> _What you need to do_: Reproduce word for word the part of the passage on natural gas measurement from "With the current" to "the entire industry.".

> _Text excerpt_:
With the current demand for improved technologies in the area of fluid measurement, the rush to the market place is raising as many questions as it is answering. In the last 25 years, the natural gas pipeline industry has transitioned from the supplier of clean, dry gas to the mover of billable gas energy; clean and dry or dirty and wet. The LNG market has impacted the operations of the typical gas supply systems worldwide. The demand for more and more crude oil has put pressure on old measurement designs to become increasingly flexible to a variety of crude oil deliveries. Designing and creating improved products for the measurement of volume and quality has provided new challenges as the marketing and transportation of oil and natural gas has changed. This paper will focus on the natural gas sector, however, the lessons can be transferred to the entire industry.
Perhaps the single major issue that has created an interest in ascertaining the total picture of the natural gas pipeline system is “wet gas.” The definition of “wet gas” as gas with more than 7 lbs. water per million cubic feet is almost history. Wet gas metering is redefining how we talk about wet gas. There is a white paper written by Dr. Parviz Mehdizadeh that describes wet gas. Wet gas, in that multiphase white paper, is defined as “gas, which contains some liquid. The amount of liquid can vary from a small amount of water or hydrocarbon to a substantial amount of water or hydrocarbon.” Today’s measurement issues are different from the past, but they are here to stay. We must either return to the insistence and requirement of a clean, dry gas pipeline system (separators, processing plants, dehydration systems, etc) or acknowledge the realities of the present. One of the biggest challenges is the multiphase system. Liquids cause corrosion, pulsation, freezing problems and basic maintenance issues that create concerns for a natural gas pipeline system. Their presence must be addressed with an awareness of what that means to our industry.
This paper is presented with the desire to focus on the lessons learned from the past, review a few of the new technologies that we have at present and to consider the challenges that lie ahead. It is the author’s desire to stimulate dialogue about the ultimate goal of measurement quality equipment for the industry as it operates in the real world today. In order to promote discussions, there has to be an awareness of the issues that impact the pursuit of new procedures or technology. The concerns of the natural gas measurement industry are real and legitimate concerns. However, in the race to find answers, we should not fail to keep in mind the lessons that we have learned and have documented to be true in the past. If we are mindful of those lessons, it will allow us to appreciate the current advancements and accept how we arrived at them. As we look for answers in the new world of gas pipeline measurement, we should not purge the data base of knowledge just to solve one aspect of the problem. We must incorporate that knowledge into the pursuit of future advancements. Technology can provide solutions to these new challenges but as we provide advancements in measurement, we must be cautious to not retreat from lessons that we have learned in the past.
In the last two to three years, a term has become very commonplace in our industry. A few years back the term was not to be found on the cover of an industry magazine. Today, it appears on the cover as many as 10 times during a 12 issue year. That term or phrase is “Pipeline Integrity” and its meaning is legion. To one person, it means billable quality and to another it means structural soundness and to yet another it means operational stability. But we all agree, it means and encompasses a lot more today than it did 10 years ago. Today, it means everything that is right or everything that could go wrong in the transportation of oil, natural gas and petrochemical products. Because of the changing parameters of our industry, the impact of what we do and how we do it, has taken on a new dimension.
Let’s look briefly at a few of the areas that are affected by these changes.

> _Stored records_:

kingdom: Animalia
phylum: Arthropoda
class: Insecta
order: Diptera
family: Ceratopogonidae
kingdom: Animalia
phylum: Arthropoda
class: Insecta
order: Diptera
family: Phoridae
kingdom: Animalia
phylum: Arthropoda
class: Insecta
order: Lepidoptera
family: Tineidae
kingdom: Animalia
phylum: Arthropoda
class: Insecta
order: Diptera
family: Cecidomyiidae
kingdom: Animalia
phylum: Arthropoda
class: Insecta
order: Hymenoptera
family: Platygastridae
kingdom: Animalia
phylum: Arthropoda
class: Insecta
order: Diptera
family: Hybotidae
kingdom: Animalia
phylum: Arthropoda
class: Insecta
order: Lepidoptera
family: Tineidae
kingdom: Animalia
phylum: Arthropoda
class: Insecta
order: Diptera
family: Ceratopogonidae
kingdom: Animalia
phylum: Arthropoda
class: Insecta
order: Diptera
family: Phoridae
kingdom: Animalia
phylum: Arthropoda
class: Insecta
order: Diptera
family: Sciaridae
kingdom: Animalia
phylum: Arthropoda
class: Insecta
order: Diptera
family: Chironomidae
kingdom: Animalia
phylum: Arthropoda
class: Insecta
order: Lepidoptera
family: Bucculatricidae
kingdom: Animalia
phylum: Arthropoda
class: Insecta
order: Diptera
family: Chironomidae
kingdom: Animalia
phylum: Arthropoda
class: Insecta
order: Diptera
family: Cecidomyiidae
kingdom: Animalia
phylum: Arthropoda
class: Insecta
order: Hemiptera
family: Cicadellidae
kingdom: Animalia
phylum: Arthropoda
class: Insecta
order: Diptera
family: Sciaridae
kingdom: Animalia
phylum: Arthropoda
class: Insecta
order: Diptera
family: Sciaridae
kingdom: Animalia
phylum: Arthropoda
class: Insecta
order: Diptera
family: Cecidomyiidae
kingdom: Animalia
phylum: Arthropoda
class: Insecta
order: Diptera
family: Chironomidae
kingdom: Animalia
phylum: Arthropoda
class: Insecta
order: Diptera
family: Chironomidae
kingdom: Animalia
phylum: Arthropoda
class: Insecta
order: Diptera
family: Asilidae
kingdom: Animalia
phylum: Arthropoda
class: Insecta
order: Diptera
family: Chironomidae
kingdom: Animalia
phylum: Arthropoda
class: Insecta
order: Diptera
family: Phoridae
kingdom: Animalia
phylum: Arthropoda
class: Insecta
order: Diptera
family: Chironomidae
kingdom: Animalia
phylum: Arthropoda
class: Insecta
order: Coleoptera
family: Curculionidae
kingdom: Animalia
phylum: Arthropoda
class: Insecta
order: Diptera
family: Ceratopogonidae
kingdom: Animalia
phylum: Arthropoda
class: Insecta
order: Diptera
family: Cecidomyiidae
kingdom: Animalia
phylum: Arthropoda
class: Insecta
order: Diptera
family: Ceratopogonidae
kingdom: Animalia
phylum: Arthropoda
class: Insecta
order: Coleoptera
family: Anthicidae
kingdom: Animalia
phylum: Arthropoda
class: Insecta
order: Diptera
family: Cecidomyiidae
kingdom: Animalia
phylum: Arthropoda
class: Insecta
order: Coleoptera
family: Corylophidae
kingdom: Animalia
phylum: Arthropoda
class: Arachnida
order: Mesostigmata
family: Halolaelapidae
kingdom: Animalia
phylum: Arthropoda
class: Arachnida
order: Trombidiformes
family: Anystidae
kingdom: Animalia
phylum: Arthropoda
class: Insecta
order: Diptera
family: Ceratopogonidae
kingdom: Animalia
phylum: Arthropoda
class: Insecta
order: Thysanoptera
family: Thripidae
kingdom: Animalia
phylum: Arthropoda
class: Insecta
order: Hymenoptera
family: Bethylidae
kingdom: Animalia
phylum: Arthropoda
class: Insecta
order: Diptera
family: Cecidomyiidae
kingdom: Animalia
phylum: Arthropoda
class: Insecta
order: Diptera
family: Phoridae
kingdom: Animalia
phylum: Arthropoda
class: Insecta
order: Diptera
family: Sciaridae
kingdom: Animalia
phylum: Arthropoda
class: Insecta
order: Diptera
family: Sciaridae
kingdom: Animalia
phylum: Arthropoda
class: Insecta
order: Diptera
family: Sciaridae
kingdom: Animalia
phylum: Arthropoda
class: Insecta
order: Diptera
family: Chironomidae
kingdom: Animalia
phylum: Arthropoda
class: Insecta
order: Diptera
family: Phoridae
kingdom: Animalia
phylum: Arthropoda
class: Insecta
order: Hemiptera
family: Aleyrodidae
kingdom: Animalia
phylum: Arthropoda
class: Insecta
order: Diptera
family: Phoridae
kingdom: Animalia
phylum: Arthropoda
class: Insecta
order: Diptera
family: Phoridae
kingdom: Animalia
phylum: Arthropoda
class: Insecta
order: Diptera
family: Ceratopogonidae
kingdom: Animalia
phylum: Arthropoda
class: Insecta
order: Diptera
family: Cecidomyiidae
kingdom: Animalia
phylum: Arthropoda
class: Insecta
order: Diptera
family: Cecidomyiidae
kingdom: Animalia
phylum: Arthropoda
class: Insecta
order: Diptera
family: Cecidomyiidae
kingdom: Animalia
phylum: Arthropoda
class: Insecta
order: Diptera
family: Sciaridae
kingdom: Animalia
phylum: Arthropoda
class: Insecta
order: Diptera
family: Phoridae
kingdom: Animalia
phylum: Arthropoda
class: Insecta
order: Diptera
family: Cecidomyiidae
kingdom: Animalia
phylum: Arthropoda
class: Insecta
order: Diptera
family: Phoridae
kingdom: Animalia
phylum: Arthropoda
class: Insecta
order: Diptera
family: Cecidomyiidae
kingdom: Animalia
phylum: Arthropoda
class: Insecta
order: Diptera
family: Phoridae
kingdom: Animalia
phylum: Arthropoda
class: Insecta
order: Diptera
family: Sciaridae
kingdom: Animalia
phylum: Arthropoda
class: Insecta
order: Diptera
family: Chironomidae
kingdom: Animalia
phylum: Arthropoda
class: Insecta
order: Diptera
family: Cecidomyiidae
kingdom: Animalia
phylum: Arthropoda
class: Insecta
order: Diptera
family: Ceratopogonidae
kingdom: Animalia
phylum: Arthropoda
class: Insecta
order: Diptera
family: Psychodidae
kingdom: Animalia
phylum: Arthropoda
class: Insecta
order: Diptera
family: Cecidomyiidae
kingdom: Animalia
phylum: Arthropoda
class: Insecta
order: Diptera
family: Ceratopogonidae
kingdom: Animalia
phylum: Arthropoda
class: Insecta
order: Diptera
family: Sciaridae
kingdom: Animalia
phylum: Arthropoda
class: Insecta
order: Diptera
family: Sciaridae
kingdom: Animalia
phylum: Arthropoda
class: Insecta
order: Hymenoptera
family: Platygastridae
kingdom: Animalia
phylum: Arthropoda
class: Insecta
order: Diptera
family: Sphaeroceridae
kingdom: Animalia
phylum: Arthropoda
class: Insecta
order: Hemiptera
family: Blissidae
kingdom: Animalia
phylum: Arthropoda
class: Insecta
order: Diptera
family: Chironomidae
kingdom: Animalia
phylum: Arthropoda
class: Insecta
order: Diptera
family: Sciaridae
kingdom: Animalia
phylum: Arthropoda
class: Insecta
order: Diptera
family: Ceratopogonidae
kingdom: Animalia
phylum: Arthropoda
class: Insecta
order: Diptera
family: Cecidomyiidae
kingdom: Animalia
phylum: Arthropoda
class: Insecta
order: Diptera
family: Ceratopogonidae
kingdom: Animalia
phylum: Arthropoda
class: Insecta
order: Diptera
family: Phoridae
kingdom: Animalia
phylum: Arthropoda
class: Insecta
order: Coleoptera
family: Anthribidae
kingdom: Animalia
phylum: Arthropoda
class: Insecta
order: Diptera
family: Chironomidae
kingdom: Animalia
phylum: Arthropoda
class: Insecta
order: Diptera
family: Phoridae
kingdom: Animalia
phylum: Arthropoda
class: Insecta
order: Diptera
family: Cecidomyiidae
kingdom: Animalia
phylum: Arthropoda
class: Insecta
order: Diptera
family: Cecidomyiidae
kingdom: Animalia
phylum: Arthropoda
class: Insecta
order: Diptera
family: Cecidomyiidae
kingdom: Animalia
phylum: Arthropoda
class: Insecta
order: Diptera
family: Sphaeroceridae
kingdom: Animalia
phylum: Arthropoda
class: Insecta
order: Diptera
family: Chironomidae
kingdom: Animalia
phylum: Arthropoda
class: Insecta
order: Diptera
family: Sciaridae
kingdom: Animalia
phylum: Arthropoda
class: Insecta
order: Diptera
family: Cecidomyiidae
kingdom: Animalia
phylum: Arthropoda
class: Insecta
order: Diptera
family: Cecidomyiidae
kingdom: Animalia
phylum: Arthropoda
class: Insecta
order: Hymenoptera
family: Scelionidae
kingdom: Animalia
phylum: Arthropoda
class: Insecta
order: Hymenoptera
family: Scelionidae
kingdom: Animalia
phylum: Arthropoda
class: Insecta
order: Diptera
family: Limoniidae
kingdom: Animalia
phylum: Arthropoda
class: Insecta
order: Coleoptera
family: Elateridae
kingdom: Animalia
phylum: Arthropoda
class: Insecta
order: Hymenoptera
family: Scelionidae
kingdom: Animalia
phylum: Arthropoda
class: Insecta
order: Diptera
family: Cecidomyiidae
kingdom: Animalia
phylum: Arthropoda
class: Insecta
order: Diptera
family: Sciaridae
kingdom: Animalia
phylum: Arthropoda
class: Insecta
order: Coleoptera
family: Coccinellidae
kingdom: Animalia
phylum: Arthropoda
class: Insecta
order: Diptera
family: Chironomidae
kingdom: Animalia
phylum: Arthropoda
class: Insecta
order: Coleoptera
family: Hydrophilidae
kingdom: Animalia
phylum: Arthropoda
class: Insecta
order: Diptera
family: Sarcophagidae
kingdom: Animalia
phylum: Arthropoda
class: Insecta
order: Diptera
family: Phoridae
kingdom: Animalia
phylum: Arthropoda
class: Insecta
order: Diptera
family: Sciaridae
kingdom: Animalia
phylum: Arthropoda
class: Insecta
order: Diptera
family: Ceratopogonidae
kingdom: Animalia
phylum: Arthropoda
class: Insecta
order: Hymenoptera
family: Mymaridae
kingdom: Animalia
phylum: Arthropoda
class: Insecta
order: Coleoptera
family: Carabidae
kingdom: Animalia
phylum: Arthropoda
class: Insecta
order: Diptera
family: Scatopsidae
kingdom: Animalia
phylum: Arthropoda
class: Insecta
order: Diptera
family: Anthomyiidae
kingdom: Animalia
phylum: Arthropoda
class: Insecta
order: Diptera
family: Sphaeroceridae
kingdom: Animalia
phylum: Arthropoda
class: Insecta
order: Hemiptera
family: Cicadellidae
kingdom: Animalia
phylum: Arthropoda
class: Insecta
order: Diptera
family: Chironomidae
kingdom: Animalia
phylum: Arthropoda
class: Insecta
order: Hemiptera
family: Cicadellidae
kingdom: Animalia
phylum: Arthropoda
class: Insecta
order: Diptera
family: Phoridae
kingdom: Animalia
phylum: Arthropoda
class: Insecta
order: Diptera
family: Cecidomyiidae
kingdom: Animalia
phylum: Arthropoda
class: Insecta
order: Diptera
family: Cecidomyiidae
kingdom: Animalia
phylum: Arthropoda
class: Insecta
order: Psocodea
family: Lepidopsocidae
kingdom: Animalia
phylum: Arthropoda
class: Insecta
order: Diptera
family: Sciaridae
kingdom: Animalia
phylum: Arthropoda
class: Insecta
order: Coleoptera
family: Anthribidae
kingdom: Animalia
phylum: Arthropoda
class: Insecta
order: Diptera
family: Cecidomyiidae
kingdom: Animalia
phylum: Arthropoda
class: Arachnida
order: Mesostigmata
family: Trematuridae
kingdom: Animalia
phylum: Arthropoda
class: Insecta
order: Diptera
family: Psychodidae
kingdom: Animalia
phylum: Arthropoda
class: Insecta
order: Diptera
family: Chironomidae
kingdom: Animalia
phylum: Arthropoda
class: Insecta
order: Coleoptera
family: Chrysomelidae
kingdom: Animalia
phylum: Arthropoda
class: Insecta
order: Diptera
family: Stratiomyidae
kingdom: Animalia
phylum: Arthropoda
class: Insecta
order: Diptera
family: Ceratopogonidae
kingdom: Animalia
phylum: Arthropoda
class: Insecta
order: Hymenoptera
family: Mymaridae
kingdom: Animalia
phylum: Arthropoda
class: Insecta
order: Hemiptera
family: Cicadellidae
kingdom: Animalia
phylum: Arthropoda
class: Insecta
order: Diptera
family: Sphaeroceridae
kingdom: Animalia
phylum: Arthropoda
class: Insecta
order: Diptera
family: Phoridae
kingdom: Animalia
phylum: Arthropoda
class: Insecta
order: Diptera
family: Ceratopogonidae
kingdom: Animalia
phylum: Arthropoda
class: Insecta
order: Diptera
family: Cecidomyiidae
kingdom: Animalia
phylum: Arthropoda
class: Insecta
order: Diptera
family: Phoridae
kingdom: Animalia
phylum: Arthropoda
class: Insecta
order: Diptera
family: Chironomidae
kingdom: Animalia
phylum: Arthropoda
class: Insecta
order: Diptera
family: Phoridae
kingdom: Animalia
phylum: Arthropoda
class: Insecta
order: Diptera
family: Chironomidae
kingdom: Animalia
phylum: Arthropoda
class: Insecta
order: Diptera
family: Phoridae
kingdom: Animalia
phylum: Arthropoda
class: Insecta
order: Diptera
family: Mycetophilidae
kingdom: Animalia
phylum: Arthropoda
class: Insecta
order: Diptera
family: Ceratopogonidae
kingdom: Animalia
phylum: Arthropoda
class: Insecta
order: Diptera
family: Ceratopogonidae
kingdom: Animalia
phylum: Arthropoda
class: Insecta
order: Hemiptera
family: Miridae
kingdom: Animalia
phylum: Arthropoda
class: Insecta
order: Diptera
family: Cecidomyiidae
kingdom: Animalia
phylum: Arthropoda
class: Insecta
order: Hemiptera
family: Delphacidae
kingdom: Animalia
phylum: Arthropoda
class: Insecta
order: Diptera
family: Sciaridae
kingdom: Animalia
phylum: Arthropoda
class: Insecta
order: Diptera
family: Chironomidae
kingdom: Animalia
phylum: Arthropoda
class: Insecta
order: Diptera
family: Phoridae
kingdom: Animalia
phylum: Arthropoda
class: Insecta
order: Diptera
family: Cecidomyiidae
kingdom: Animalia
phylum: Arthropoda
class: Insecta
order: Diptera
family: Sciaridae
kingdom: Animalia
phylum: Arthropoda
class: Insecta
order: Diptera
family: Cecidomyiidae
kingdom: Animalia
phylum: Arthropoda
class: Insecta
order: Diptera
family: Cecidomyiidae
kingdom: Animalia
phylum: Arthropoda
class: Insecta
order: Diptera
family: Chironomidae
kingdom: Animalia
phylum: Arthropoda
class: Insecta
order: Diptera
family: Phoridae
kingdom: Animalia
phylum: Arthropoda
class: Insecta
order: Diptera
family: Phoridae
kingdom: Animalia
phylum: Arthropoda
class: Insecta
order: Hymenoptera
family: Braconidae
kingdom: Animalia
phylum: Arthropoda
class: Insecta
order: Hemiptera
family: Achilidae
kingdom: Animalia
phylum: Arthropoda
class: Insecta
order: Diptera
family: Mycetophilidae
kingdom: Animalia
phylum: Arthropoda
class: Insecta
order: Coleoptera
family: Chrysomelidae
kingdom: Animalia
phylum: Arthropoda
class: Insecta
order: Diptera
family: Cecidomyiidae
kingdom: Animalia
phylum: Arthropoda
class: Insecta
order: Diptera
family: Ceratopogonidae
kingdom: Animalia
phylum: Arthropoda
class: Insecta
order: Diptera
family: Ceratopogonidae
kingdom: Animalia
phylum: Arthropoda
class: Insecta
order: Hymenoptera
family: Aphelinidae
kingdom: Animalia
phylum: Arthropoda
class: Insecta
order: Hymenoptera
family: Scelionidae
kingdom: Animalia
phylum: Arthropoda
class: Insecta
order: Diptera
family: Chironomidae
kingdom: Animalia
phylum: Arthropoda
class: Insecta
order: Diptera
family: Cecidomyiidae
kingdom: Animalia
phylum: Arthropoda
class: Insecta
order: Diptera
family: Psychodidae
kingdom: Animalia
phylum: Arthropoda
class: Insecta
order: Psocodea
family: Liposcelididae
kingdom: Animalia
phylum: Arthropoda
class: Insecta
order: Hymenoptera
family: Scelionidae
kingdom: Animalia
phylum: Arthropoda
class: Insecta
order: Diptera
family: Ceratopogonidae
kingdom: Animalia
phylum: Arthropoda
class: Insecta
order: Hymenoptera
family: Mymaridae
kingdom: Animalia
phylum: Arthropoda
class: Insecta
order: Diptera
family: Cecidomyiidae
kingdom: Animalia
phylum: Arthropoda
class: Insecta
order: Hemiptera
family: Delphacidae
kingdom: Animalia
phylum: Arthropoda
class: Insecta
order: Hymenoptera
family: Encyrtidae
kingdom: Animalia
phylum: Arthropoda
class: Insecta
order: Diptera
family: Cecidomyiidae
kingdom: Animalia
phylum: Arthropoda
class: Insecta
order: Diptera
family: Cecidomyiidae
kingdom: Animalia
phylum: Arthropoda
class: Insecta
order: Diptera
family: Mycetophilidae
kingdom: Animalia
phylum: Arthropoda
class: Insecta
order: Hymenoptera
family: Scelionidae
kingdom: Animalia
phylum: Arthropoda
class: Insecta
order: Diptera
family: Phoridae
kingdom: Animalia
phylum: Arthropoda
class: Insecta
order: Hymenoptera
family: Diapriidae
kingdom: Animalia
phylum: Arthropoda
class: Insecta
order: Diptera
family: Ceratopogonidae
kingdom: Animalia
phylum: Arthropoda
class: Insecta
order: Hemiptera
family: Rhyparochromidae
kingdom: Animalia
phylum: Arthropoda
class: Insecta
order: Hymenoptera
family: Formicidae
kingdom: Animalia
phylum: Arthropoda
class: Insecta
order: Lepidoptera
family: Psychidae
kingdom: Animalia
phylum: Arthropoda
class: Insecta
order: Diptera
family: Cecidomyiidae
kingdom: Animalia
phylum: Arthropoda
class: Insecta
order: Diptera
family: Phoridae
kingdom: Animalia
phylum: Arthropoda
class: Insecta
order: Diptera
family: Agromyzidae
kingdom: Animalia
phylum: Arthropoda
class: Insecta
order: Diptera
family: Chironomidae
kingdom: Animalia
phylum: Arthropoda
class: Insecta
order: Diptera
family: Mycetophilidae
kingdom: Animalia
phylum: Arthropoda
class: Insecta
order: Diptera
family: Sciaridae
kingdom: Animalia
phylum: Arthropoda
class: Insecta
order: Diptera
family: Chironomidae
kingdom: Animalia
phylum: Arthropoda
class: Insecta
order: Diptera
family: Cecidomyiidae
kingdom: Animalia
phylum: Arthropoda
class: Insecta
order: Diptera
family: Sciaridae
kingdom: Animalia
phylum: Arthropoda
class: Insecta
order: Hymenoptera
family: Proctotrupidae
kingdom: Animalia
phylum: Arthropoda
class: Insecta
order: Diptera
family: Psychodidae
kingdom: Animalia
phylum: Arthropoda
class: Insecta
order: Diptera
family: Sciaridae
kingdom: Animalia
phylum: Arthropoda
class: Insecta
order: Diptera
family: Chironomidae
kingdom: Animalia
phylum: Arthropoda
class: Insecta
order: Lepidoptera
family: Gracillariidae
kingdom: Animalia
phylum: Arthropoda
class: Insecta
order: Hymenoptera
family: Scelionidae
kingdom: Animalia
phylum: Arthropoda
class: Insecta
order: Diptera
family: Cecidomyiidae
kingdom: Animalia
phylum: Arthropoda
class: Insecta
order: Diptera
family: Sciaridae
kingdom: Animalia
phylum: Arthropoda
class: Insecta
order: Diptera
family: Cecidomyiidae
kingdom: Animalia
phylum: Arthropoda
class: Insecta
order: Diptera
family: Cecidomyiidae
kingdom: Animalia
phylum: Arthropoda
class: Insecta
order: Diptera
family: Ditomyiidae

> _Exercise result_:
With the current demand for improved technologies in the area of fluid measurement, the rush to the market place is raising as many questions as it is answering. In the last 25 years, the natural gas pipeline industry has transitioned from the supplier of clean, dry gas to the mover of billable gas energy; clean and dry or dirty and wet. The LNG market has impacted the operations of the typical gas supply systems worldwide. The demand for more and more crude oil has put pressure on old measurement designs to become increasingly flexible to a variety of crude oil deliveries. Designing and creating improved products for the measurement of volume and quality has provided new challenges as the marketing and transportation of oil and natural gas has changed. This paper will focus on the natural gas sector, however, the lessons can be transferred to the entire industry.